Once you have scheduled your visa interview, make sure that you have all appropriate documents with you at the time of your appointment;
Once you are at the U.S. Embassy or Consulate, several things will happen:
An official will perform a "name check" to compare your name to the names of others in several large databases. Sometimes this clearance process causes delays. If you are from one of the following countries, your documents will be sent to the Federal Bureau of Investigation (FBI) in Washington, D.C., for clearance. (This usually affects male applicants only, but a visa officer has the discretionary authority to submit a female applicant's documents for a background check as well.) The countries are Afghanistan, Algeria, Bahrain, Bangladesh, Djibouti, Egypt, Eritrea, Indonesia, Iran, Iraq, Jordan, Kuwait, Lebanon, Libya, Malaysia, Morocco, Oman, Pakistan, Qatar, Saudi Arabia, Somalia, Sudan, Syria, Tunisia, Turkey, United Arab Emirates, and Yemen.
While name and background checks are never pleasant and tend to make the visa applicant nervous, please be aware that you are not being singled out. Rather, you belong to a category of applicants for whom particular rules are in place at visa posts around the world and the official is completing this task based on his/her instructions. You should approach the situation calmly and be polite, truthful and direct in your interaction with the consular official.

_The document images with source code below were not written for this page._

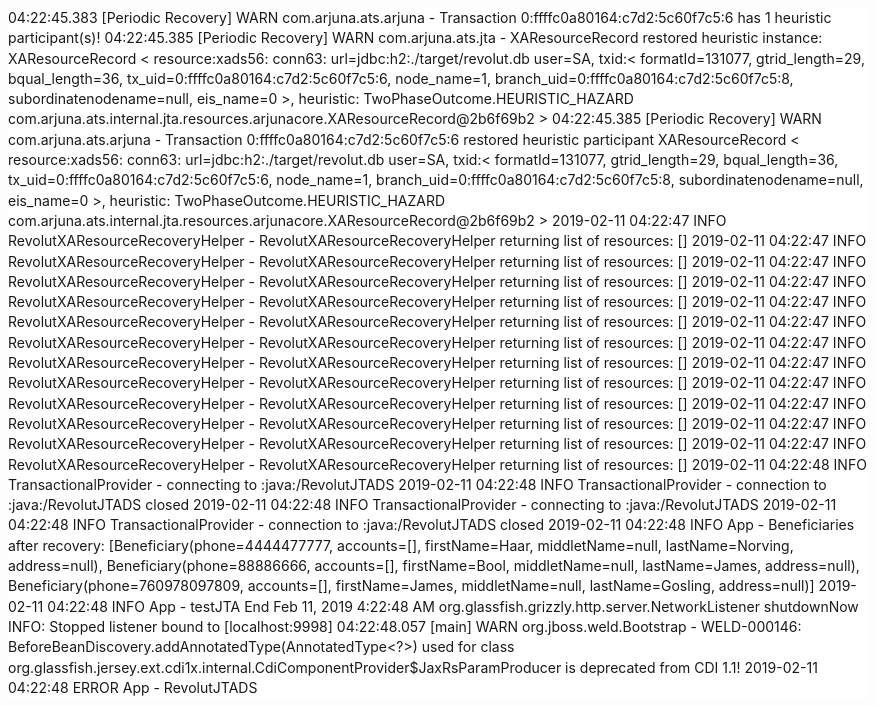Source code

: 04:22:45.383 [Periodic Recovery] WARN  com.arjuna.ats.arjuna - Transaction 0:ffffc0a80164:c7d2:5c60f7c5:6 has 1 heuristic participant(s)!
04:22:45.385 [Periodic Recovery] WARN  com.arjuna.ats.jta - XAResourceRecord restored heuristic instance: XAResourceRecord < resource:xads56: conn63: url=jdbc:h2:./target/revolut.db user=SA, txid:< formatId=131077, gtrid_length=29, bqual_length=36, tx_uid=0:ffffc0a80164:c7d2:5c60f7c5:6, node_name=1, branch_uid=0:ffffc0a80164:c7d2:5c60f7c5:8, subordinatenodename=null, eis_name=0 >, heuristic: TwoPhaseOutcome.HEURISTIC_HAZARD com.arjuna.ats.internal.jta.resources.arjunacore.XAResourceRecord@2b6f69b2 >
04:22:45.385 [Periodic Recovery] WARN  com.arjuna.ats.arjuna - Transaction 0:ffffc0a80164:c7d2:5c60f7c5:6 restored heuristic participant XAResourceRecord < resource:xads56: conn63: url=jdbc:h2:./target/revolut.db user=SA, txid:< formatId=131077, gtrid_length=29, bqual_length=36, tx_uid=0:ffffc0a80164:c7d2:5c60f7c5:6, node_name=1, branch_uid=0:ffffc0a80164:c7d2:5c60f7c5:8, subordinatenodename=null, eis_name=0 >, heuristic: TwoPhaseOutcome.HEURISTIC_HAZARD com.arjuna.ats.internal.jta.resources.arjunacore.XAResourceRecord@2b6f69b2 >
2019-02-11 04:22:47 INFO  RevolutXAResourceRecoveryHelper - RevolutXAResourceRecoveryHelper returning list of resources: []
2019-02-11 04:22:47 INFO  RevolutXAResourceRecoveryHelper - RevolutXAResourceRecoveryHelper returning list of resources: []
2019-02-11 04:22:47 INFO  RevolutXAResourceRecoveryHelper - RevolutXAResourceRecoveryHelper returning list of resources: []
2019-02-11 04:22:47 INFO  RevolutXAResourceRecoveryHelper - RevolutXAResourceRecoveryHelper returning list of resources: []
2019-02-11 04:22:47 INFO  RevolutXAResourceRecoveryHelper - RevolutXAResourceRecoveryHelper returning list of resources: []
2019-02-11 04:22:47 INFO  RevolutXAResourceRecoveryHelper - RevolutXAResourceRecoveryHelper returning list of resources: []
2019-02-11 04:22:47 INFO  RevolutXAResourceRecoveryHelper - RevolutXAResourceRecoveryHelper returning list of resources: []
2019-02-11 04:22:47 INFO  RevolutXAResourceRecoveryHelper - RevolutXAResourceRecoveryHelper returning list of resources: []
2019-02-11 04:22:47 INFO  RevolutXAResourceRecoveryHelper - RevolutXAResourceRecoveryHelper returning list of resources: []
2019-02-11 04:22:47 INFO  RevolutXAResourceRecoveryHelper - RevolutXAResourceRecoveryHelper returning list of resources: []
2019-02-11 04:22:47 INFO  RevolutXAResourceRecoveryHelper - RevolutXAResourceRecoveryHelper returning list of resources: []
2019-02-11 04:22:47 INFO  RevolutXAResourceRecoveryHelper - RevolutXAResourceRecoveryHelper returning list of resources: []
2019-02-11 04:22:48 INFO  TransactionalProvider - connecting to :java:/RevolutJTADS
2019-02-11 04:22:48 INFO  TransactionalProvider - connection to :java:/RevolutJTADS closed
2019-02-11 04:22:48 INFO  TransactionalProvider - connecting to :java:/RevolutJTADS
2019-02-11 04:22:48 INFO  TransactionalProvider - connection to :java:/RevolutJTADS closed
2019-02-11 04:22:48 INFO  App - Beneficiaries after recovery: [Beneficiary(phone=4444477777, accounts=[], firstName=Haar, middletName=null, lastName=Norving, address=null), Beneficiary(phone=88886666, accounts=[], firstName=Bool, middletName=null, lastName=James, address=null), Beneficiary(phone=760978097809, accounts=[], firstName=James, middletName=null, lastName=Gosling, address=null)]
2019-02-11 04:22:48 INFO  App -  testJTA End
Feb 11, 2019 4:22:48 AM org.glassfish.grizzly.http.server.NetworkListener shutdownNow
INFO: Stopped listener bound to [localhost:9998]
04:22:48.057 [main] WARN  org.jboss.weld.Bootstrap - WELD-000146: BeforeBeanDiscovery.addAnnotatedType(AnnotatedType<?>) used for class org.glassfish.jersey.ext.cdi1x.internal.CdiComponentProvider$JaxRsParamProducer is deprecated from CDI 1.1!
2019-02-11 04:22:48 ERROR App - RevolutJTADS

Once you receive your visa, the consular officer will usually seal your documents in a brown envelope and attach it to your passport. Do not open the envelope! It will be opened by the inspector at the port of entry.
Step 4 - Making your flight reservations and arriving at a U.S. port of entry
Do not arrive more than 30 days before your program begins or you may be refused entry into the United States. Do not put your immigration documents in your suitcase and then check it with the airline. If your baggage is lost or delayed, you will be unable to present the documents at your port of entry, and you will not be able to enter the United States. Before your plane lands in the U.S., a flight attendant will distribute the I-94 Arrival card. Fill it out on the plane using your passport information. After you land, go to the Arrivals Terminal and get in line at the immigration inspection booths. Make sure you have your passport, I-20/DS-2019, and I-94 card ready for inspection. You are likely to be asked why you are entering the United States and the name of the school where you are studying. Unpon successful inspection, the officer will date stamp your I-20/DS-2019 and I-94 card for duration of status ("D/S") and staple the I-94 card in your passport. If the inspecting officer does not staple the I-94 card in your passport, you should do this as soon as you get to campus so you don't lose it.
Step 6 - Mandatory Check-In at the International Education Center
All international students, including students transferring from another U.S. institution, must check-in with the International Education Center within the first three days after arriving on campus have the I-20/DS-2019 signed for travel. Travel outside of the U.S. without a travel signature may delay or prevent re-entry to the U.S.